→ Your task: Rewrite the records starting at the line containing "catalogue / barcode: US 520399" and ending at the line containing "state / province: Stann Creek", swapping "name author" for "authority" and leaving everything else as it is.

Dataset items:
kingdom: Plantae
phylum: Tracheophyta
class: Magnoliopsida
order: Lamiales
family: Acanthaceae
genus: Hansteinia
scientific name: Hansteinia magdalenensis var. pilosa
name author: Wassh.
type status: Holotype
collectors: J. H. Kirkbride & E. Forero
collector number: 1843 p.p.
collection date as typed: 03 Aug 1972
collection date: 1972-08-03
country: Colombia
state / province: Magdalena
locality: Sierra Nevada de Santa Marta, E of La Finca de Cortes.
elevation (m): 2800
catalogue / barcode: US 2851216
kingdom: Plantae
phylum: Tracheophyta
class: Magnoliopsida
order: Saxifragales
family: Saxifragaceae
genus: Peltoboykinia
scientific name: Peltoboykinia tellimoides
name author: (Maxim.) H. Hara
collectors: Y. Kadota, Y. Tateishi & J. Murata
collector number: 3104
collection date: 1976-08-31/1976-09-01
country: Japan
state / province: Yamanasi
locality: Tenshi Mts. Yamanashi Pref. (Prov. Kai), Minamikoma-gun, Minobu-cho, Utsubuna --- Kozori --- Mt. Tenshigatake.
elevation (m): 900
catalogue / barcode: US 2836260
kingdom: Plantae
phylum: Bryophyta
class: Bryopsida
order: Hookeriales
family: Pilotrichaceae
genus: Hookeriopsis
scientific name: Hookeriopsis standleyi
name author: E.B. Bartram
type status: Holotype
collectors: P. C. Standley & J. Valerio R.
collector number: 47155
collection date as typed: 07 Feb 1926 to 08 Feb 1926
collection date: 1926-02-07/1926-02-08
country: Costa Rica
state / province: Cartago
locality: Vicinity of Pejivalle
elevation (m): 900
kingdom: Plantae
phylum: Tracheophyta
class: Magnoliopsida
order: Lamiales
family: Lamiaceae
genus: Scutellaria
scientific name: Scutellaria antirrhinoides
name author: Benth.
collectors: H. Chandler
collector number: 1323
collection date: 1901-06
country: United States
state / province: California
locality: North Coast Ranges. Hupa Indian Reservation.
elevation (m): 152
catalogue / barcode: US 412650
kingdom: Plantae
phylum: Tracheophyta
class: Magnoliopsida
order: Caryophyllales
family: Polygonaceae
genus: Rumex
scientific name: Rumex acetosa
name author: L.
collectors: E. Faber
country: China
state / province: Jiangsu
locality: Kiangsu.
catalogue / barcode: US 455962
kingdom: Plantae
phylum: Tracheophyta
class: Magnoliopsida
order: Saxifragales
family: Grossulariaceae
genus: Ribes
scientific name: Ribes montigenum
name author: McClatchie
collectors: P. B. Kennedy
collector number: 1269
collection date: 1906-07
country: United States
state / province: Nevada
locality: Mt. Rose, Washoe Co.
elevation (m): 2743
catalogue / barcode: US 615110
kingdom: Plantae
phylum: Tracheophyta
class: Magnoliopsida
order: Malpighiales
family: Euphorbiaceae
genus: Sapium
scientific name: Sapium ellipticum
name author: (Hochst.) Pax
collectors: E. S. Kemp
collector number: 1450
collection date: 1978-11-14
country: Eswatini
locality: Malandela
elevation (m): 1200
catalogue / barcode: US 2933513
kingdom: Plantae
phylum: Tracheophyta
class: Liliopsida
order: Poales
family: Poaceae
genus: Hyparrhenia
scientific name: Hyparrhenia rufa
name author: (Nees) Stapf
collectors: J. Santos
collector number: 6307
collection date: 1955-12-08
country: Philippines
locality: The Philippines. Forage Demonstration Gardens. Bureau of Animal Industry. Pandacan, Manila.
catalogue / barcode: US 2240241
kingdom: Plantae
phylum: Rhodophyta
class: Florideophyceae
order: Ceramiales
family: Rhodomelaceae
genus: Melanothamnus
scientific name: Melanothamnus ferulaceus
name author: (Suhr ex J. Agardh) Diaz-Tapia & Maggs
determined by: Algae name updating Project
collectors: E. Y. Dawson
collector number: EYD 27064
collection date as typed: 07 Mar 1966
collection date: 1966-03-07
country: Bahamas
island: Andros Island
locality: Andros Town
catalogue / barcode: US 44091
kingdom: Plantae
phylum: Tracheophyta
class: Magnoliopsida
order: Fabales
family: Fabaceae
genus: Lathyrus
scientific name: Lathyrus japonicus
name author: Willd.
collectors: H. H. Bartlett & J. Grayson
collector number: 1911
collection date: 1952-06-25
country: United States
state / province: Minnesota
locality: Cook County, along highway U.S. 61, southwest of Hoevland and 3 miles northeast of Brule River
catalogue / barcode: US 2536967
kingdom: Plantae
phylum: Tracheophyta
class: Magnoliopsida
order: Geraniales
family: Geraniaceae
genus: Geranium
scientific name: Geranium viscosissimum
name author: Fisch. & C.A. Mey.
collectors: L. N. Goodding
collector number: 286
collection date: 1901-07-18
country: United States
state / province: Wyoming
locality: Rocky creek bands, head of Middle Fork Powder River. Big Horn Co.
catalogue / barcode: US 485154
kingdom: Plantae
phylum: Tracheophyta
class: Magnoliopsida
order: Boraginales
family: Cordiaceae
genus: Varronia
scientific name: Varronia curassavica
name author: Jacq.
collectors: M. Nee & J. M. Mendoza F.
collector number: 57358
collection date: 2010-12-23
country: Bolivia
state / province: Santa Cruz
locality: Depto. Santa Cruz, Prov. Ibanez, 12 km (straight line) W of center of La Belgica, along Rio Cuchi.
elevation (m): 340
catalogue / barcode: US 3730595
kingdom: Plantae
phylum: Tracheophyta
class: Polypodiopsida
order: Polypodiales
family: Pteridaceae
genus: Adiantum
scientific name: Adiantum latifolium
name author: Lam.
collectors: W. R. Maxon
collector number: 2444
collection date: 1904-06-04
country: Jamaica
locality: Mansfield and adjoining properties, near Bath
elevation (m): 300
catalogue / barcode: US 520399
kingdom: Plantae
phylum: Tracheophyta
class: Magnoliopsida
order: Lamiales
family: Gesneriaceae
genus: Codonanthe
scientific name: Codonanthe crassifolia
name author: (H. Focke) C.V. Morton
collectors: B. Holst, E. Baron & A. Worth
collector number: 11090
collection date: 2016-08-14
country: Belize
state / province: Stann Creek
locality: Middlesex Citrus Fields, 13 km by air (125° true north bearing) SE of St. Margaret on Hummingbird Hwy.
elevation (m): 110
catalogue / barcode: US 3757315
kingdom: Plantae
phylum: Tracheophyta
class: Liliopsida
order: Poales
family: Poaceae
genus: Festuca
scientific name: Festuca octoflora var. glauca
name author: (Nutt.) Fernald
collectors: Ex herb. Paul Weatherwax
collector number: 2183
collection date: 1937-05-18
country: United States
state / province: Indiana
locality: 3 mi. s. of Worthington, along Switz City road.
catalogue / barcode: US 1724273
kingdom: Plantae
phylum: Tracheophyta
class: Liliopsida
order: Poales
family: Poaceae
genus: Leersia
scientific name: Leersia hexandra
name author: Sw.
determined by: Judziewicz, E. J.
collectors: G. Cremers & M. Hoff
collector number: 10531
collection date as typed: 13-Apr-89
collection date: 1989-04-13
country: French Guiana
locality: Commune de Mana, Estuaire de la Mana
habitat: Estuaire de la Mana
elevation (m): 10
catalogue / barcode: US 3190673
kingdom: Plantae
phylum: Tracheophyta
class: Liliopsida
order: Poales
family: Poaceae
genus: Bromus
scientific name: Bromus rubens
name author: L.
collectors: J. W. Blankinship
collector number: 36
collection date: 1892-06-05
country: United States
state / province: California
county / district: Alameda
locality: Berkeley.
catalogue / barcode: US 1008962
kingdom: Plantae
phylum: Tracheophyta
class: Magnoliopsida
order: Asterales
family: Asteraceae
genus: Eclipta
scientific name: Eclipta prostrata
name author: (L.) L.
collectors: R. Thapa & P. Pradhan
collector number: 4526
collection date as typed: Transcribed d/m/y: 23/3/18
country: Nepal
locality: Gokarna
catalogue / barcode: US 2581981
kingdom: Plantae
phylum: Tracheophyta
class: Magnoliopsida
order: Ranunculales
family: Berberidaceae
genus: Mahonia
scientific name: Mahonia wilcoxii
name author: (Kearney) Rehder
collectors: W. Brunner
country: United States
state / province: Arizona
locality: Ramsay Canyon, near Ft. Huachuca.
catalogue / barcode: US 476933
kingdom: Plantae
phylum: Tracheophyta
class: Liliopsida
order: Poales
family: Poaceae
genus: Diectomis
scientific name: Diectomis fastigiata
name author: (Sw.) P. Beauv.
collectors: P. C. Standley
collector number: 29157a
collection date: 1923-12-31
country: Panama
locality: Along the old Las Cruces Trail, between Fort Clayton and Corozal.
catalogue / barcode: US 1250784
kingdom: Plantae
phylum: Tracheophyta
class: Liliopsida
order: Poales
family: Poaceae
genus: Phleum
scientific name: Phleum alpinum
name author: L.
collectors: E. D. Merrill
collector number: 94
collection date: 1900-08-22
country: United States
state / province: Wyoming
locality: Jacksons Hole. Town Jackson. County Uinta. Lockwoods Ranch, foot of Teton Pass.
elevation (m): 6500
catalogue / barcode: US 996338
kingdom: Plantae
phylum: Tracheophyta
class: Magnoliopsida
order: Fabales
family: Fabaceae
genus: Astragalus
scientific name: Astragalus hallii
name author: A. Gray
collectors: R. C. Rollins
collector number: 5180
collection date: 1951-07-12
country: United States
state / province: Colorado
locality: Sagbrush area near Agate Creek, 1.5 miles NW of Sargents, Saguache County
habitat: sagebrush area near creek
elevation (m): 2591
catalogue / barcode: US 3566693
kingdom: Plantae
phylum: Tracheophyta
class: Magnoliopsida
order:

→ Exercise output:
catalogue / barcode: US 520399
kingdom: Plantae
phylum: Tracheophyta
class: Magnoliopsida
order: Lamiales
family: Gesneriaceae
genus: Codonanthe
scientific name: Codonanthe crassifolia
authority: (H. Focke) C.V. Morton
collectors: B. Holst, E. Baron & A. Worth
collector number: 11090
collection date: 2016-08-14
country: Belize
state / province: Stann Creek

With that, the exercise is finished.